For decades, a provision in the federal budget called the Hyde Amendment has banned federal funding for abortions nationwide, with rare exceptions. The bane includes payments through Medicaid, the government-funded health insurance for the poor.

Seventeen states, including Maryland, have passed laws that allow Medicaid funding to pay for abortions, despite the amendment. But in most of the country, patients rely on private insurance or pay out of pocket. Those who do not have the money can seek help from sources such as the Justice Fund. When these foundations make changes, it can disrupt the entire abortion funding network.

“It shouldn’t be dependent on one or two foundations — that’s just too precarious,” Hernandez said.

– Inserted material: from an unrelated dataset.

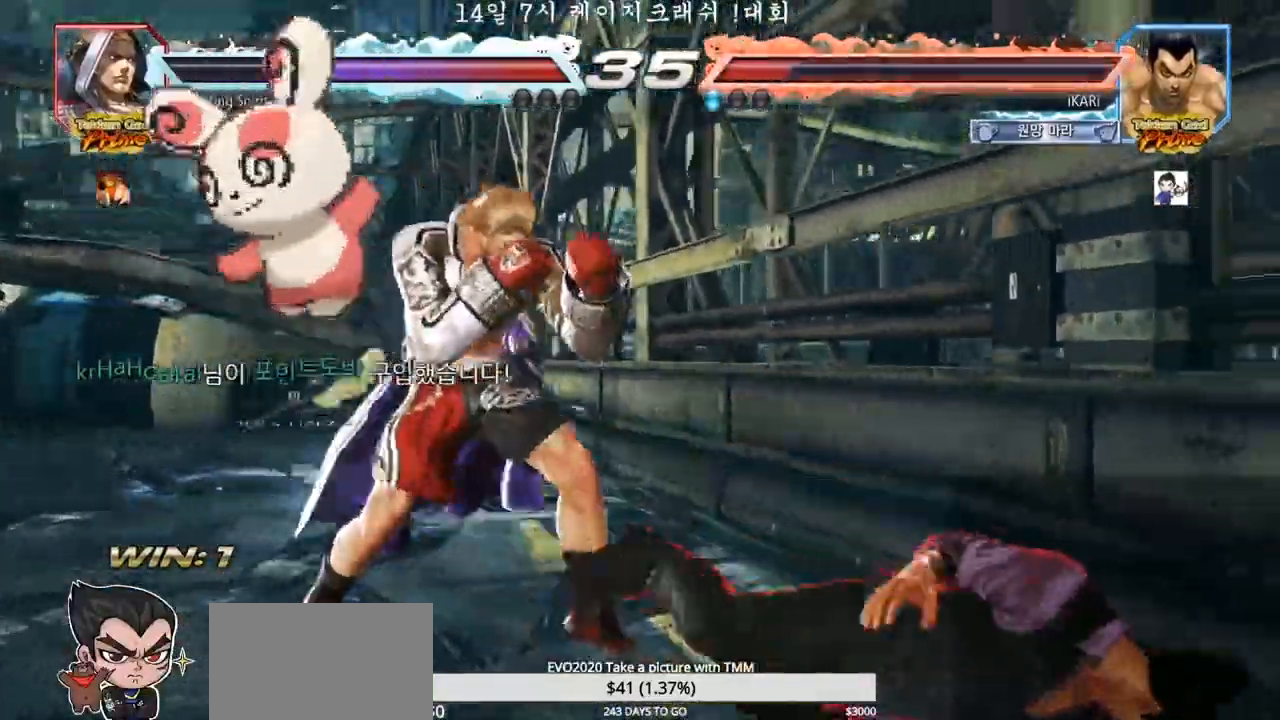
{"dt_ms": 500, "buttons": [], "left_stick": "right", "events": [[467, "left_stick", "right"]]}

According to a recent study by the National Committee for Responsive Philanthropy, private foundations donated $912 million to support abortion-related causes from 2015 to 2019 but less than 3 percent of that money was designated to pay for abortions. The vast majority went toward abortion rights advocacy at the state and federal levels, which Hernandez said does little to assist poor or teenage patients who need immediate support.

“The idea is that if we change the policy, we help more people, more quickly. But the fact is that we’re in a space where a lot has been invested in policy and we still have a conservative Supreme Court,” she said. “There are people right now, today, who aren’t able to access care.”

President Biden’s fiscal 2022 budget proposes scrapping the Hyde Amendment and the D.C.-specific provision that bars local taxpayer dollars from going toward abortions in the city — changes that will dramatically expand abortion access if implemented.

But for now, Hernandez said, there are thousands of people in need across the country scrambling to find enough money to terminate their pregnancies, an option that becomes more expensive with each week that passes.